A month or two ago Meredith acquired a kayak, a real kayak. No money was exchanged, but a few hours of work and a lot of good will made the kayak hers. Since it's 14' length was way too much to fit in the storage locker of her condo, it's snuggled up here in the barn/shop with our two. She was wanting company on her first trip in the kayak, so she asked us if we wanted to go on Victoria Day (Monday). We said sure and we had some discussion about where to go, but with it being a long weekend and a lot of people out camping and places being busy, and the water levels of the lakes and rivers being high, we couldn't decide. I came up with the Nicomekl river. About a 40 minute drive, and not a swimming or great boating spot, which meant not too many boats or bodies in the water, so that is where we ended up.
We put the kayaks in at Ward's Marina, which is part of Elgin Heritage Park, home of the historic Stewart Farm. Ward's Marina is the home of the Mud Bay Yacht Club, and is where my dad used to moor his 20' sailboat. My Dad passed away 31 years ago on that sailboat out in Mud Bay.
Anyway, I sort of thought of all this while we were there, but they were just memories and I didn't feel too emotional.
Now there should have been pictures of this first bit, but alas, there aren't. We unloaded the kayaks and Larry went to move the truck, so Meredith and I carried the two smaller ones down the concrete boat ramp. The tide was way out, the river at this point is very close to the ocean, so is greatly affected by the tides. The concrete ended, and it was mud....so off to the side was more mud and lots of oyster shells or something else maybe, but I seemed to think the ground would be firmer there, so I said I would check it out. Ha ha, I instantly sank to my ankles in goop, so glopped my way out of the shoe sucking stuff. In the meantime, a couple of other kayaks had pulled up to the dock, and were unloading there. Well duh, why hadn't we realized that was the way to go. Another guy was pushing a wheel barrow up the ramp from the dock and had a smirk on his face, probably silently laughing at me the idiot prancing around the muck. We hadn't boarded the kayaks from a dock before so we were hoping the other people would leave in case one us made a fool of ourselves and tipped our kayak. Fortunately, it all went okay, maybe some rocking kayaks, but kayaks and paddlers all remained the right way up.
We set off upriver and came to a bay with lots of boats moored. After my dad died, Larry and one of his brothers bought the sailboat from my mum. The frugal brother decided that he was not paying a monthly rent at the dock, he was going to put in a mooring in the bay where it was a free for all. That's probably a whole chapter in itself, the floating of some massive thing out there and then sinking it. I think the first one started to drag, so they had to do it again. Anyway for the rest of it's time in our family's possession, the sailboat was moored in that bay.
When we paddled through there it was like the marine version of a homeless camp.
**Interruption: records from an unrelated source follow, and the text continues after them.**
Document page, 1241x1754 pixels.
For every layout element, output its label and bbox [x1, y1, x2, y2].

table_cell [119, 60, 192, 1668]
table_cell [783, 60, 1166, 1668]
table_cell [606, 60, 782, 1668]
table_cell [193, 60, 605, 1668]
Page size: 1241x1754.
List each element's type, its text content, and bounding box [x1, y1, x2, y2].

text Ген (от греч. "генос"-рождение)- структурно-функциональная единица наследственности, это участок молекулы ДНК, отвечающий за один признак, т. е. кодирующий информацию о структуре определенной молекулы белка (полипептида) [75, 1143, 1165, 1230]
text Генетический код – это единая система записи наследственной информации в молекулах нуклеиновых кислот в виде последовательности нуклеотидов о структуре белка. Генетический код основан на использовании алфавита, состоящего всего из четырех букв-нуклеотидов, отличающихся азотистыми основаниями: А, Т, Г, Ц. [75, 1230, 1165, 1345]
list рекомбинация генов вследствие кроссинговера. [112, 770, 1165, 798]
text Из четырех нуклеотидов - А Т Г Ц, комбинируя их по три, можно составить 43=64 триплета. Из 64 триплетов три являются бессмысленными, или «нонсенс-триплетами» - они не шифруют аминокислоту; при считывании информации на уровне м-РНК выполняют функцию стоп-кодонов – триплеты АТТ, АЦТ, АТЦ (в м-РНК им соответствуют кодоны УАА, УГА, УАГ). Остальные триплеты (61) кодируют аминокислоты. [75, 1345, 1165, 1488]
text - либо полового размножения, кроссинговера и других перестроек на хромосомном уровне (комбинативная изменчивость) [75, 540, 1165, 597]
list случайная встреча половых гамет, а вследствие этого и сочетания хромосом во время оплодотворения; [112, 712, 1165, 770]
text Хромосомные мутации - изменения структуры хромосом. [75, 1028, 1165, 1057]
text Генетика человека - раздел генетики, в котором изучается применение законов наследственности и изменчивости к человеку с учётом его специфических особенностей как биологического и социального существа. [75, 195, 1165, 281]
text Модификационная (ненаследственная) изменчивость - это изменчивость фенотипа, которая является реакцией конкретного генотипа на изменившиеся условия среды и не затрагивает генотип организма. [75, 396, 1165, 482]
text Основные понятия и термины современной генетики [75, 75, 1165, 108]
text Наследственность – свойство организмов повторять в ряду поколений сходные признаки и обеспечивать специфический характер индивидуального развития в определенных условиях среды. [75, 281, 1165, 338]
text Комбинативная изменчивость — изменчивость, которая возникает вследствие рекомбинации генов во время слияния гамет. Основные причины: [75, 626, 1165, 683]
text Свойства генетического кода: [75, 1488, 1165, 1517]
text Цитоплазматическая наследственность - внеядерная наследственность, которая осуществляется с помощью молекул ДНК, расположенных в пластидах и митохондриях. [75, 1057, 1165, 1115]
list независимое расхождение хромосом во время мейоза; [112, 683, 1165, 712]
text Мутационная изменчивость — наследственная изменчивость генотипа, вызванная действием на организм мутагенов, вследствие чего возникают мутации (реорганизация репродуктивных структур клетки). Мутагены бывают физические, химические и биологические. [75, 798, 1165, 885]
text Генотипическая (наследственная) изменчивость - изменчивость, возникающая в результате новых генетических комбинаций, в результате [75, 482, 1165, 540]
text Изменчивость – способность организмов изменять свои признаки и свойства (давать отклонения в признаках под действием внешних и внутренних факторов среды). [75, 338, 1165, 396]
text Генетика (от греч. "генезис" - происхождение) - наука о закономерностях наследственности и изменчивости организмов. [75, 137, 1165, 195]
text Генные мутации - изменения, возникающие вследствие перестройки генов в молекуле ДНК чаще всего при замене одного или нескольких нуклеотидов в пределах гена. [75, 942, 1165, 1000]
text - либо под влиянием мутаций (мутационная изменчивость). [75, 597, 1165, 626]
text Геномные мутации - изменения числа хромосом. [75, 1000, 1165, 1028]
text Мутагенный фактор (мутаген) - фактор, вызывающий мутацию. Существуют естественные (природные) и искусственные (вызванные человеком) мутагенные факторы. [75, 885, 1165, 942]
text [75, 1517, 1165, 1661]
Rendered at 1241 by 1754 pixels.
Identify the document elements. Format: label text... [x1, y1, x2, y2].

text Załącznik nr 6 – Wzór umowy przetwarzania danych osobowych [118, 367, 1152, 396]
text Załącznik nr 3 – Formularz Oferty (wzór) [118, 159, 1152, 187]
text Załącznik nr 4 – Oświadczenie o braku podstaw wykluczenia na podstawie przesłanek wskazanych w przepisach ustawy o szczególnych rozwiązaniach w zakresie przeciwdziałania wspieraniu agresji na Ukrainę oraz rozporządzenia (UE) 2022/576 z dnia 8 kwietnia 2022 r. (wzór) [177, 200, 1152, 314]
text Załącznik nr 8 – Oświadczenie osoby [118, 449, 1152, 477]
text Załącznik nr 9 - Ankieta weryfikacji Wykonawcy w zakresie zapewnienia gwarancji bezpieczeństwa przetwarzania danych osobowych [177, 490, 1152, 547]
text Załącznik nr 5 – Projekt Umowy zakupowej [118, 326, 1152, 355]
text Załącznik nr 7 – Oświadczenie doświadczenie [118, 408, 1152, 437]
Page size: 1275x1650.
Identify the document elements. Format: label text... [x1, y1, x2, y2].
Sure there were some decent looking boats, but other moorings had all sorts of oddball things tied up and floating next to some sort of boat. Things like those white plastic clamshell car top carriers. Anyway, it was interesting to paddle by, to say the least!
I had my phone in one of those waterproof bags, hung around my neck, and took pictures from there. At first the edge of the bag was covering part of the lens, so those pictures were garbage. It was hard to see the phone and just very awkward, so I am going to look for a cheap point and shoot and use that.
We kept going upriver and went past some expensive houses with expensive boat houses and expensive boats. The property in the background here has a windmill. I've actually been to it once.
I took this picture because David lived at this property for a semester while he was going to UBC (University of British Columbia) It belonged to a lady he knew in the horse world, and made his commute to university half of what it would have been from home.
At this point we had reached the dam on the river and have turned back downstream. The tide was coming in so the paddling wasn't any easier. That black blob on the sand bar was a heron just about to take flight.
Wards Marina straight ahead!
Larry had had enough, but Meredith and I paddled downriver to the next bend.
She almost looks like she is levitating in this one!
One of the boats moored at the marina.
I took a photo of the kayaks in the back of the truck when we got home, so we could remember how we had strapped them in, which worked quite well.
Today I decided to look up some photos that I could remember.
So this is Meredith in 1986, in my Dad's sailboat, on the same river, with some young guy, who the heck is he, oh, that must be Larry!
And then were more pictures when Larry and my dad took a trip to Saturna Island. Here they are heading down the river to the ocean.
My mum and Meredith and I took the ferry over to Saturna Island and joined them for an afternoon of sailing.
I have to admit I did get emotional looking at these pictures. My dad loved kids, and Meredith was the only one of his 6 grandchildren that he got to meet. He passed away a few short months after this photo was taken, doing what he loved.